Provided information
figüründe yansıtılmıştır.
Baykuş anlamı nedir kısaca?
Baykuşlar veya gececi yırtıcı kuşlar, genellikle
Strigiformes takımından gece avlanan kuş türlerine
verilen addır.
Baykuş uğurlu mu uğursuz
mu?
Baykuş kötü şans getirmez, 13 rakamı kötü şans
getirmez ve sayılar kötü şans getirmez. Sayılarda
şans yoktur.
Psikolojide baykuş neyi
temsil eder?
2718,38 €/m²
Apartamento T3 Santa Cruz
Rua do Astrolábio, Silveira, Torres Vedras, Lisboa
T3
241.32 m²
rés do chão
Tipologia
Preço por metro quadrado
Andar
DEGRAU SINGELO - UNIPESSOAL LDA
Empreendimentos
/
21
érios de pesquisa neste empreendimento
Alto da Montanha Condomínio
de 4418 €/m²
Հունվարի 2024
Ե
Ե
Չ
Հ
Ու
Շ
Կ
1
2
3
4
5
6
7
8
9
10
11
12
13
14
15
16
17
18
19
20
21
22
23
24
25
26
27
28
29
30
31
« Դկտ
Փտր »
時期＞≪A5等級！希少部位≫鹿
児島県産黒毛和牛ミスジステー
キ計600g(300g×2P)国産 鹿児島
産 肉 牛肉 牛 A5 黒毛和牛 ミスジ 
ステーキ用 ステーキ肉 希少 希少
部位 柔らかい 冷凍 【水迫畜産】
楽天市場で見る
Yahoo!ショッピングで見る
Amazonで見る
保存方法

What you should do
Please reproduce every line of the records above word for word, keeping the same order and line breaks.

Solution to this problem
figüründe yansıtılmıştır.
Baykuş anlamı nedir kısaca?
Baykuşlar veya gececi yırtıcı kuşlar, genellikle
Strigiformes takımından gece avlanan kuş türlerine
verilen addır.
Baykuş uğurlu mu uğursuz
mu?
Baykuş kötü şans getirmez, 13 rakamı kötü şans
getirmez ve sayılar kötü şans getirmez. Sayılarda
şans yoktur.
Psikolojide baykuş neyi
temsil eder?
2718,38 €/m²
Apartamento T3 Santa Cruz
Rua do Astrolábio, Silveira, Torres Vedras, Lisboa
T3
241.32 m²
rés do chão
Tipologia
Preço por metro quadrado
Andar
DEGRAU SINGELO - UNIPESSOAL LDA
Empreendimentos
/
21
érios de pesquisa neste empreendimento
Alto da Montanha Condomínio
de 4418 €/m²
Հունվարի 2024
Ե
Ե
Չ
Հ
Ու
Շ
Կ
1
2
3
4
5
6
7
8
9
10
11
12
13
14
15
16
17
18
19
20
21
22
23
24
25
26
27
28
29
30
31
« Դկտ
Փտր »
時期＞≪A5等級！希少部位≫鹿
児島県産黒毛和牛ミスジステー
キ計600g(300g×2P)国産 鹿児島
産 肉 牛肉 牛 A5 黒毛和牛 ミスジ 
ステーキ用 ステーキ肉 希少 希少
部位 柔らかい 冷凍 【水迫畜産】
楽天市場で見る
Yahoo!ショッピングで見る
Amazonで見る
保存方法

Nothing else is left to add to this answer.